The BBPA argues that the British government’s predilection for “punitive increases in tax and regulation” is behind the slump. Last year, the government increased the duty on alcohol twice and it plans to keep increasing taxes by two per cent above inflation for the next four years. “It all means that by the time of the London Olympic Games, tax on alcohol will have increased by as much as 40 per cent,” Tim How, the chairman-elect of the Wine and Spirit Trade Association, wrote in a letter to the Times last month.

More than 200 British MPs are backing a motion by Liberal Democrat Bob Russell calling for an end to tax increases and a proscription on new laws governing alcohol consumption. Brewers are also pushing for April 6 to be recognized as “National Beer Day” as part of the growing campaign to save the “great British pub.”

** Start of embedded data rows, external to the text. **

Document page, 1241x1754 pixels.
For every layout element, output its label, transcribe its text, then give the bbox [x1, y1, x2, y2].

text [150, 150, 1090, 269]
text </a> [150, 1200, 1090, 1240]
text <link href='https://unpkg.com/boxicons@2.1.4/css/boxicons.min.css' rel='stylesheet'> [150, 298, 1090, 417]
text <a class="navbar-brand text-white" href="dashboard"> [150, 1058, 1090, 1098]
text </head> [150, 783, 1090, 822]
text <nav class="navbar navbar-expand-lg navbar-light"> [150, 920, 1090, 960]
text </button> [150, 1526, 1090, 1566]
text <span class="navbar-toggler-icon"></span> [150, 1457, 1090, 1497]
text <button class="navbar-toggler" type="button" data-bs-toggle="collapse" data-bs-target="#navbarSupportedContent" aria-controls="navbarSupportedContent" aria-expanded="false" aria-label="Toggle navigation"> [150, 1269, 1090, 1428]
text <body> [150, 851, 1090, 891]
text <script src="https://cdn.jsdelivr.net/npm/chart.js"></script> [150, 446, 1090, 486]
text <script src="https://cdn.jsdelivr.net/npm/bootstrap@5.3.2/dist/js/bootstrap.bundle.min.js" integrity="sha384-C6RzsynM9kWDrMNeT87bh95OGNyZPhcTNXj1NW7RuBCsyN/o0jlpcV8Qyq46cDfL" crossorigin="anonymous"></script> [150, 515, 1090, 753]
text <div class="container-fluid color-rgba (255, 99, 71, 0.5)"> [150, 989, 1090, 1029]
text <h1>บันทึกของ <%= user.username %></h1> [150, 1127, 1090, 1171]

Others say that the fact that Britons are drinking less is not all bad news. The Institute for Public Policy Research, a left-leaning British think tank, supports the moratorium on tax increases, but it suggests that Britons may have simply discovered other things to do with their free time, such as going to a restaurant or catching a movie. It recommends pub owners learn to “keep pace with consumer tastes and demand.” Otherwise, they say, last call may come sooner than they’d like.